Recreational Marijuana Sold in Michigan as of December 1st
According to the state’s Marijuana Regulatory Agency (MRA), pot shops could legally sell cannabis to adults over 21 in Michigan as early as December 1. This is great news for all cannabis aficionados in this state as legal sales will start a month sooner than expected.
But, before you rush out to the nearest dispensary for cannabis or cannabis-infused products, be aware that there are some limitations. The MRA stated that all businesses that wish to cultivate over 1,000 plants, produce or sell cannabis, must obtain an adult-use license.
Medical provisioning centers that have already been approved under the state medical marijuana licenses, on the other hand, can sell up to half of their cannabis inventory, but only if the products have passed all legally required testing procedures.
Are Michigan Cannabis Retailers Ready?
Green Skies, a medical cannabis retailer, said they were ready to comply with the MRA regulations. The company has already been pre-qualified for an adult-use license and is prepared to transfer its inventory onto the recreational marijuana market.
Gage, yet another medical marijuana company based in Michigan, greeted the MRA’s decision. Bruce Linton, executive chairman of Gage, said to Forbes that the new legislation would create more direct and indirect jobs, just in time for the holiday season.
So far, 47 businesses have obtained a pre-qualification for a recreational license.
David Harns, MRA’s spokesman, said that the state expects “a dozen or so licensees which would be eligible on Dec. 1.”
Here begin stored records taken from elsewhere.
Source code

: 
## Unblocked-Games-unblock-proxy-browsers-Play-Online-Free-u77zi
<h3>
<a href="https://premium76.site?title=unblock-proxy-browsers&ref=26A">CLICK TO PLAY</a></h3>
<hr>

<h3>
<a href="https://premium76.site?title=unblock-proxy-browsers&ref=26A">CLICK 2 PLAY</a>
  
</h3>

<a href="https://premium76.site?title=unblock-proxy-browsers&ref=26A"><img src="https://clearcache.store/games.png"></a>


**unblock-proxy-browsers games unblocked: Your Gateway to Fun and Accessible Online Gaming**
The original plan was to legalize the sale of recreational weed in 2020, however, regulators decided to expedite the procedure due to increasing consumer demand.
Is Everyone On Board?
So far, it’s not going great. 79% of the state’s communities, including the City of Detroit, have passed ordinances banning the opening of weed dispensaries in their jurisdiction, even though voters supported marijuana legalization in November 2018, when Michigan became the 10th US state to legalize recreational marijuana use. By doing so, these municipalities will not be able to collect a share of the 10% tax on adult-use cannabis sales.
According to the Michigan Senate Fiscal Agency, marijuana sales are estimated to generate $180.5 million in taxes alone, and this number is only expected to grow.
Is Michigan jumping the gun or just responding to demands? No one can know for sure, but for the time being, Michigan residents can at least include some cannabis products on their Christmas shopping lists.